Source text.
----
In either case, 3 would only happen later, and may not be a concern until the flow gets really slow.

By the reduction stuff, I just meant that going from S to H2S is a reduction of the sulfur (it moves to a higher negative charge, 0 to -2) and to have that happen, you must have a reducing agent to accomplish that. Organics cannot. Oxygen and nitrate cannot. Something like H2 could, but that is not likely present.
 
What is the potential damage of h2s the reef tank and can you plumb the effluent line to a skimmer to help decrease it
 
Many people run these without H2S issues, so I don't think it is a big risk, but hydrogen sulfide is quite toxic. Not sure running it through a skimmer will help much as it will be mostly present as HS- in seawater at tank pH, so won't blow off that readily. GFO can get rid of it, however. :)
 
Re H2, is there not enough H2 in tank water to do that? Not sure if my understanding of pH is right in this context but I guess at pH 8, there is 10^-8 moles of H2 in a litre of water - 10 ppb I think that is. Sounds like quite a small amount, but is this H2 available for the S -> H2S reaction or am I confusing different things?

From looking at the equations in the literature[1] for the various types of denitrification, it looks to me like process 1 and 3 add alk. Is that right? They have an OH or a HCO3 on the right of the equation. Also, the sulfur equation has an NH4 on the left, which I read as meaning the sulfur reaction requires ammonium. Is that ammonium created from the nitrate during the reduction of nitrate? Otherwise I don't see how this can be seen as a purely NO3 reaction if it needs ammonia.

[1] Biological nitrate removal processes from drinking water supply-a review
 
Thanks Randy.

So regarding removing H2S (or HS- if thats the form it takes) with GFO, I guess from your article its not a catalytic reaction but will result in the GFO becoming iron sulfide on the outside of the grains, and that would limit its life if it was exposed to H2S continually?

I'm just wondering about the nanomolar N & P thing we were discussing recently, that having a very large (like 20% tank volume) sulfur denitrifier with 'insufficient flow' would keep nitrate to these levels, as well as removing organics. Seems quite an interesting thing to try as an experiment. H2S would need to be dealt with, but a post filter with GFO would keep phosphates and H2S at bay perhaps. But would be GFO become overloaded in a short time I wonder. Ideally H2S would be oxidised back to sulfate somehow so it didnt deplete sulfate.
----
Dataset.

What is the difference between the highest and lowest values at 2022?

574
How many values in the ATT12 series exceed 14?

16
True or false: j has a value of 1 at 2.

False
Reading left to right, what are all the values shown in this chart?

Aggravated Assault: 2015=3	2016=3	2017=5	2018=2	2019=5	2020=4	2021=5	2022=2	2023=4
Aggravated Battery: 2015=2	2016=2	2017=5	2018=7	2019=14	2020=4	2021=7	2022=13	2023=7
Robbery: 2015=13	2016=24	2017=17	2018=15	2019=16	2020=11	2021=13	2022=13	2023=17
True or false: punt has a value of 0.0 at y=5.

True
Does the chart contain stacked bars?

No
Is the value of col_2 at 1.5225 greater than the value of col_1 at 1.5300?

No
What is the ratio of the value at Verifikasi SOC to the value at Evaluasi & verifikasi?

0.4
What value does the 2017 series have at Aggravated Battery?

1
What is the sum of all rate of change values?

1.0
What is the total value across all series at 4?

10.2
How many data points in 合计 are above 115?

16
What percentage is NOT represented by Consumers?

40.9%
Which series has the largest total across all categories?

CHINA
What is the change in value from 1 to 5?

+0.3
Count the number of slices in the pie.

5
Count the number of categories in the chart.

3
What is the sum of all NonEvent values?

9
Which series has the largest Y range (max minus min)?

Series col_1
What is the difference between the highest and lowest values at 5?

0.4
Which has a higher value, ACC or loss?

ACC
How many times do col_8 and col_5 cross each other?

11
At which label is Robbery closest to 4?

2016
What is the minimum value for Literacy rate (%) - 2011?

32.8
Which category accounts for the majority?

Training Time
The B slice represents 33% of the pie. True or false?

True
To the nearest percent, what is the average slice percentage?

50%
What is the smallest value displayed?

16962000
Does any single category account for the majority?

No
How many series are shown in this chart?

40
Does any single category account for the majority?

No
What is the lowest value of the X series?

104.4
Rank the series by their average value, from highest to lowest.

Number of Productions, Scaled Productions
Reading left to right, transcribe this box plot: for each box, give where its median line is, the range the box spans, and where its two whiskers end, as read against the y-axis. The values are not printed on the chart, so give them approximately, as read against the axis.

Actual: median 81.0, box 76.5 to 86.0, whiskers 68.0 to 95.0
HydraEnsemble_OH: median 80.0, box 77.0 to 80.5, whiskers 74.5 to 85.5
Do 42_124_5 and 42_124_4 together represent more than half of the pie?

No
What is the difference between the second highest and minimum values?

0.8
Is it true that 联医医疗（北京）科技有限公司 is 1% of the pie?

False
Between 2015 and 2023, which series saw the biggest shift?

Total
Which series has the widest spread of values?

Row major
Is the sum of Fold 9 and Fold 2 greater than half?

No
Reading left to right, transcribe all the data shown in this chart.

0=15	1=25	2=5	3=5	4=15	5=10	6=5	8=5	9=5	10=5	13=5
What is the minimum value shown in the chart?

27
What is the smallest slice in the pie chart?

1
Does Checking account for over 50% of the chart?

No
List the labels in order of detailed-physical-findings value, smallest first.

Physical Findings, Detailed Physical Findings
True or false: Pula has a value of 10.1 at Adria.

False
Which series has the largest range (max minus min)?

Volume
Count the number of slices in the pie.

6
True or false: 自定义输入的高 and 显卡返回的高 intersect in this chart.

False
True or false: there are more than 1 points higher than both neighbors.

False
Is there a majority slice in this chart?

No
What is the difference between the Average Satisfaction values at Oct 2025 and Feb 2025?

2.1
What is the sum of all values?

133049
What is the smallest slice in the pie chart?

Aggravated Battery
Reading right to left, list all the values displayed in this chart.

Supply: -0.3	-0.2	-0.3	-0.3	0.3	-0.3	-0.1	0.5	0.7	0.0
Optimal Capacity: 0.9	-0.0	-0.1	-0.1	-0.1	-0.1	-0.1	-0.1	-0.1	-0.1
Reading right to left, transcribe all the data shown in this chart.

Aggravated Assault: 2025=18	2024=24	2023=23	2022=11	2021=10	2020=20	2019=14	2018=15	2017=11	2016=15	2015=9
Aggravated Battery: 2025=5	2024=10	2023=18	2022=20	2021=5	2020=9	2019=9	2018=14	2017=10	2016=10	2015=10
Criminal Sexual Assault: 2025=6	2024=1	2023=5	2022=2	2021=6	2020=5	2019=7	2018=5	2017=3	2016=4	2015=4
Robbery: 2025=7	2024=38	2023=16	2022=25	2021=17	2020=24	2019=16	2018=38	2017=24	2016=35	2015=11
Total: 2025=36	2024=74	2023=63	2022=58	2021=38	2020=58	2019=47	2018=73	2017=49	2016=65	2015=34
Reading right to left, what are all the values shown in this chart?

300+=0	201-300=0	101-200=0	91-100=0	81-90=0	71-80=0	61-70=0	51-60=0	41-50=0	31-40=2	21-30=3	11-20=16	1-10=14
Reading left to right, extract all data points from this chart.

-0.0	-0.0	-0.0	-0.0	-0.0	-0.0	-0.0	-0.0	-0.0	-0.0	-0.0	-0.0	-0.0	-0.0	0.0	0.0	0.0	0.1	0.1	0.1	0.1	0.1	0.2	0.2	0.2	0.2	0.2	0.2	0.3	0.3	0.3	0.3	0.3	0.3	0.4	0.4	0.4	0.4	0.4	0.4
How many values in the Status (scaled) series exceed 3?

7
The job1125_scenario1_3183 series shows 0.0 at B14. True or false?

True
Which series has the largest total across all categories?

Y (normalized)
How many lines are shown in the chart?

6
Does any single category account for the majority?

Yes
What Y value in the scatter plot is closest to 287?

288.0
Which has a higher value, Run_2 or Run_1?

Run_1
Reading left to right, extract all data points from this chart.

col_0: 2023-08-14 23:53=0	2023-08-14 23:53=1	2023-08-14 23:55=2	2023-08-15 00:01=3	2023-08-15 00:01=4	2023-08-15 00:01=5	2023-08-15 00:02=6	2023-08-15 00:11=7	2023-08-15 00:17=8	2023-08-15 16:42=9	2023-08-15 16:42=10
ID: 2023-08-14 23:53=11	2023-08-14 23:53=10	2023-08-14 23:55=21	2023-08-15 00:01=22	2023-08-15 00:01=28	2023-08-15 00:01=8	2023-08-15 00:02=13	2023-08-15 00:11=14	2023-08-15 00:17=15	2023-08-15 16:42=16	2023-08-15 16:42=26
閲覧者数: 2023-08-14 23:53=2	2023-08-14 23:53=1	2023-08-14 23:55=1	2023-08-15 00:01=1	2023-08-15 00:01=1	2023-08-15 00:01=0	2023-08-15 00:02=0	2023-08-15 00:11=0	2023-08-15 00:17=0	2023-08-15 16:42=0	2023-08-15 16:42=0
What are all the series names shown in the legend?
----
Tasks to perform.
1. Translate this sentence from the sulfur denitrifier thread into Spanish: "Many people run these without H2S issues, so I don't think it is a big risk, but hydrogen sulfide is quite toxic."
2. Pick up the sulfur denitrifier thread after its last sentence and keep it going.
You won't need the lines to do what comes next.

Solved problems.
1. Mucha gente los usa sin problemas de H2S, así que no creo que sea un gran riesgo, pero el sulfuro de hidrógeno es bastante tóxico.

2.
Taking the typical organic molecule mol weight from your H2S article, which generates 53 HS (the 4th equation under hydrogen sulfide production), thats a ratio of 67:1 for organic : HS. So with influent of 1 ppm organics, effluent would be 15 ppb HS. Is it too difficult to hazard a guess as to how long GFO would last in that environment with a flow of say 1 litre per minute?
 
There can be both catalytic and noncatalytic processes. The first section below is a catalytic process in that the Fe++ formed will quickly be reoxidized by air:

Hydrogen Sulfide and the Reef Aquarium by Randy Holmes-Farley - Reefkeeping.com

Stability of Hydrogen Sulfide in Water: Iron Hydroxide Oxidation
It has been shown that particles of iron oxide/hydroxide can react with hydrogen sulfide fairly rapidly to produce elemental sulfur and reduced metals. For example, Fe+++ (ferric iron) is reduced to Fe++ (ferrous iron) as the sulfide is oxidized to elemental sulfur. The process involves sulfide coming to the surface and giving up electrons to the metal ions that take them up.3 The rate of this process is decreased by sulfate, and less so by magnesium and calcium ions. It is strongly decreased by phosphate and silicate that bind to the particles' surfaces. Certain organic chelators (EDTA and TRIS, for example) accelerate this process by speeding the cycling between Fe++ and Fe+++.4 It has been claimed that this process is rapid enough to purify seawater polluted with hydrogen sulfide, as in mariculture systems.5


Since many reef aquarists have sufficient amounts of iron oxide/hydroxides in their systems to bind iron, this may be an important mechanism for hydrogen sulfide detoxification in some reef aquaria.


Stability of Hydrogen Sulfide in Water: Metal Sulfide Precipitation
Sulfide in seawater is also unstable toward precipitation with certain metals. The black deposits often seen in anoxic sediments are typically metal sulfides, especially ferrous sulfide (FeS) and pyrite (FeS2), with much smaller amounts of copper, manganese, zinc, nickel and cobalt sulfides. The exact processes whereby these metal sulfides form in marine sediments and elsewhere is complicated and still under study.6 In some areas, like the Orca basin in the Gulf of Mexico, deposited iron sulfides make up as much as 0.7% of the sediments' mass.7 So, iron sulfides are not necessarily a trace component.
 
So I guess if the ferric iron is in an oxygenated environment, once its reduced by the H2S it can then gain its lost oxygen molecule back from the water, and its ready to oxidise another H2S molecule then. So in a GFO H2S stripper you would imagine that a recirculating design with good aeration of the water at some point in the circulating flow would be the obvious design to try?

Do you think the poisoning by phosphate / silicate or fouling with elemental sulfur would be a problem with using GFO? Assuming you change your GFO to keep it working properly with phosphate that is, so like every 2 to 4 weeks.
 
Thanks Randy. If you just had slow flow, like a drop a second, without a GFO or other filter after the denitrifier, do you think either of these would work?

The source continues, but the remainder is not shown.